Let’s see your 1 page responses. How much do you bill your clients for that?
“Let’s see it.”
Show us your well-written OAs from the chem/bio unit.
I’ve been contributing to blogs and newsgroups on the Internet for almost twenty years now. I can honestly say that I’ve never seen a troll as miserably obsessed with another commenter as Brayin’/Eye/CaveMan is with yours truly.
Congratulations …?
Sure signs that you are losing it:
1) nobody understands what you are saying or thinks its very funny except you (high Dennis Miller factor)
2) you start believing your own BS
3) you entertain images of sexual activity involving corpses
Brayin’ “I realize many of those in the puppet show don’t know what productive activity is, but it means getting your hands dirty”
You’re just trying to make Nancy jealous.
“Perhaps the PTO should take the chem/bio art unit as an example of an art unit that is mostly doing things right.
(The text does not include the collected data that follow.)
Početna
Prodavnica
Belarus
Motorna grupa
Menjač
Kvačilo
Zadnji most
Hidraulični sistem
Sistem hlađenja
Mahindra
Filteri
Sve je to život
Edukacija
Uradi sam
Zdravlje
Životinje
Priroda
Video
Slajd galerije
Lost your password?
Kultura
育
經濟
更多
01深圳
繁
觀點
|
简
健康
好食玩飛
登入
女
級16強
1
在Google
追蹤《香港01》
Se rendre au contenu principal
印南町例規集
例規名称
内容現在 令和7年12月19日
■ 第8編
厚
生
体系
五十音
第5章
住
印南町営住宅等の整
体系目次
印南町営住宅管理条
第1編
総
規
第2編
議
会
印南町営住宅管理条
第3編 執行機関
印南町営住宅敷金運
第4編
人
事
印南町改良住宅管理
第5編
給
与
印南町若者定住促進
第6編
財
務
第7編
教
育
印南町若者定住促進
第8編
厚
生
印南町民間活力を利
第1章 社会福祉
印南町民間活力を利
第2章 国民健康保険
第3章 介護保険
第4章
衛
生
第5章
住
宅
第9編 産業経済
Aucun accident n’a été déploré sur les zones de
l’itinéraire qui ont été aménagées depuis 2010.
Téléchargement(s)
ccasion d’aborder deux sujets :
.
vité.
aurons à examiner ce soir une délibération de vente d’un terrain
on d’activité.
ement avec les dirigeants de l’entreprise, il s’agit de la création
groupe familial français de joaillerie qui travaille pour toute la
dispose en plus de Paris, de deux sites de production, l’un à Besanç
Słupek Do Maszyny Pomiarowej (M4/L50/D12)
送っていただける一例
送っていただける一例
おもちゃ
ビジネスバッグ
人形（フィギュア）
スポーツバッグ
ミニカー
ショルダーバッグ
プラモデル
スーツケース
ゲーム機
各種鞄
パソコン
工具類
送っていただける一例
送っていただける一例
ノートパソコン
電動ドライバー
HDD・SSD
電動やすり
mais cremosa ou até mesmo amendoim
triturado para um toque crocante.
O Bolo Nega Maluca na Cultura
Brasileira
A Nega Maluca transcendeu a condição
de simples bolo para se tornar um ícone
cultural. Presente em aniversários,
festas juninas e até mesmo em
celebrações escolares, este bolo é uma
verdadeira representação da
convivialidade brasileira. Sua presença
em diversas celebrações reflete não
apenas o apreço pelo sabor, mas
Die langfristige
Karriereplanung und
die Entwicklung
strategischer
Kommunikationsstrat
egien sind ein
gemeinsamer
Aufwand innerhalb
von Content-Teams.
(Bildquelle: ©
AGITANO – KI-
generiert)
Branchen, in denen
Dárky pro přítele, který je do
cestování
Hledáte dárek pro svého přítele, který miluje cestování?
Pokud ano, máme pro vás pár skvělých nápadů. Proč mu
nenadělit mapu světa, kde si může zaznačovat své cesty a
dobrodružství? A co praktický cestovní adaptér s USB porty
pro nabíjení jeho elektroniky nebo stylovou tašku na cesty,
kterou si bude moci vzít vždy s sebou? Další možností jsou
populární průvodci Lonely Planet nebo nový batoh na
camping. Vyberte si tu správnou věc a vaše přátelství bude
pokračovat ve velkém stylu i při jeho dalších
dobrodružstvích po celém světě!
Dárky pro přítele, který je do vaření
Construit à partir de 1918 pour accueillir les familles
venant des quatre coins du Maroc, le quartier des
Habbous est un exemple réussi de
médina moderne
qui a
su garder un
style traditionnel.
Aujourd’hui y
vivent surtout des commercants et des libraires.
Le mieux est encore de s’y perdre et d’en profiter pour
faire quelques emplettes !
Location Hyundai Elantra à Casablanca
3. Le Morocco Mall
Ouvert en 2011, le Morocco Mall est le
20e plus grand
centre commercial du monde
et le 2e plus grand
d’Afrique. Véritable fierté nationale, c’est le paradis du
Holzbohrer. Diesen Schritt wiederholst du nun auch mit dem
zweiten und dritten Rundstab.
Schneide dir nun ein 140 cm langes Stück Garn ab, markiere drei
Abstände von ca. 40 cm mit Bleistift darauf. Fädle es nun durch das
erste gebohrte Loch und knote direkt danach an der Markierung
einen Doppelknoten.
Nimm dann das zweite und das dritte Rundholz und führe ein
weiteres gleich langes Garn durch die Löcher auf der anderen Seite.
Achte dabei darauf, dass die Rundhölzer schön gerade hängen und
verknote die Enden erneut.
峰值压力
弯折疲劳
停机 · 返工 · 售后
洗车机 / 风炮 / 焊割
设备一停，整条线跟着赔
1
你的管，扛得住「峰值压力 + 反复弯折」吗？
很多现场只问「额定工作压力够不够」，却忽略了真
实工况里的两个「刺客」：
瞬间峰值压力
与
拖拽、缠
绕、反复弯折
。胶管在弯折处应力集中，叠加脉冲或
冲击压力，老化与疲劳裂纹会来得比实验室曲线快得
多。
Of course, that won’t stop the whining from practitioners in other art units who really care only about one thing.”
You are truly the most annoying “person” ever.
Mooney, I couldn’t imagine that you would pull and comment on patents like that unless you were not directly involved in patent law.
Which kind of makes you a wanker.
One thing to improve the system is to eliminate all the sideline watchers a squawkers who can’t seem to take a breath from offering suggestions for “improvement” and realize that patent law is not some kind of perfect system. Also, its inherently an overhead activity, which means that unless the underlying business is robust, there is not going to be input.
What would really improve the system, is for people to stop squawking and get involved in some productive activity. I realize many of those in the puppet show don’t know what productive activity is, but it means getting your hands dirty doing some real work.
Unless the U.S. is vigorously engaged in manufacturing, the need for the patent system is greatly diminished.
Now get out there and get to work.
“Does anything think that first year associate salaries are not going to stagnate or drop within the next year? ”
Does anything put the lotion on its skin?
Objectifying people is a sure sign of sociopathic behavior.